SLU-PP-332

SLU-PP-332 is an estrogen-related receptor (ERR) agonist that mimics exercise by boosting mitochondrial activity, fatty acid oxidation, and endurance. It’s studied for obesity and metabolic disorders.

- Enhance fat metabolism and endurance

- Support mitochondrial health and aging

Mechanism of Action

How this peptide works in the body

Mitochondrial Enhancement:

SLU-PP-332 activates peroxisome proliferator-activated receptor gamma coactivator-1 alpha (PGC-1α), stimulating nuclear respiratory factors (NRF1/NRF2) and mitochondrial transcription factor A (TFAM). This upregulates mitochondrial biogenesis, increasing oxidative phosphorylation efficiency and enhancing ATP production. The result is improved cellular respiration, endurance, and metabolic efficiency.

Fatty Acid Oxidation:

SLU-PP-332 upregulates carnitine palmitoyltransferase I (CPT1), the rate-limiting enzyme in mitochondrial fatty acid transport, facilitating β-oxidation of long-chain fatty acids. It also reduces the expression of acetyl-CoA carboxylase (ACC), lowering malonyl-CoA levels, which further enhances mitochondrial fatty acid entry. This results in decreased visceral and subcutaneous fat stores without altering appetite.

Muscle Fiber Optimization:

SLU-PP-332 induces a phenotypic shift toward oxidative (Type IIa) muscle fibers, increasing succinate dehydrogenase (SDH) activity and mitochondrial density in skeletal muscle. This enhances endurance capacity, power output, and muscle recovery while maintaining fast-twitch fiber function, optimizing strength during resistance training.

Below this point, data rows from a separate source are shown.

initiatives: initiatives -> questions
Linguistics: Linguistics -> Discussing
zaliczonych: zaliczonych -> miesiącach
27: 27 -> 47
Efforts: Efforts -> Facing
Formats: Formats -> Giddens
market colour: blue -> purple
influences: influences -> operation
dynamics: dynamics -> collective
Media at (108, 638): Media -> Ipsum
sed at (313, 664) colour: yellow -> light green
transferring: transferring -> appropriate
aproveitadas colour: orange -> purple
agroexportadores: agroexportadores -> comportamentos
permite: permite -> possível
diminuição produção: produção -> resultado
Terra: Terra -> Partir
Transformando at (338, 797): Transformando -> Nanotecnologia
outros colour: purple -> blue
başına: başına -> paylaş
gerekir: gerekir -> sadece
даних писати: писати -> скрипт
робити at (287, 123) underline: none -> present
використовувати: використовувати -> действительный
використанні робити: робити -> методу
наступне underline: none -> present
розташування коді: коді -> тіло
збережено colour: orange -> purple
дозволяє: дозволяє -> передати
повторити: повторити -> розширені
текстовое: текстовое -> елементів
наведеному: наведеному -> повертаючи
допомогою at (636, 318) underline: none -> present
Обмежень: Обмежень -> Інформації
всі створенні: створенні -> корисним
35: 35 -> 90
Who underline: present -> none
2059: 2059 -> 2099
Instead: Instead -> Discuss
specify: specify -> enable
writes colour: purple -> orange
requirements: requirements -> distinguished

Thermogenesis & Energy Expenditure:

SLU-PP-332 upregulates uncoupling proteins (UCP1/UCP3) in brown adipose tissue (BAT) and skeletal muscle, increasing proton leak across the mitochondrial membrane, leading to caloric expenditure at rest. Additionally, it enhances AMPK activation, shifting metabolism toward greater energy efficiency and improving metabolic flexibility.

Nutrient Partitioning & Insulin Sensitivity:

SLU-PP-332 enhances GLUT4 translocation in skeletal muscle, promoting glucose uptake independent of insulin. It also activates PI3K/Akt signaling, improving insulin sensitivity and reducing hepatic gluconeogenesis. These effects enhance energy utilization, glycogen storage efficiency, and body composition.

Cardiovascular & Kidney Protection:

SLU-PP-332 improves cardiac contractility by upregulating SERCA2a (sarcoplasmic reticulum Ca²⁺ ATPase) and reducing myocardial fibrosis via TGF-β inhibition. In the kidneys, it mitigates oxidative stress by activating Nrf2, reducing inflammatory markers (IL-6, TNF-α, CRP) and protecting against glomerular damage and renal ischemia.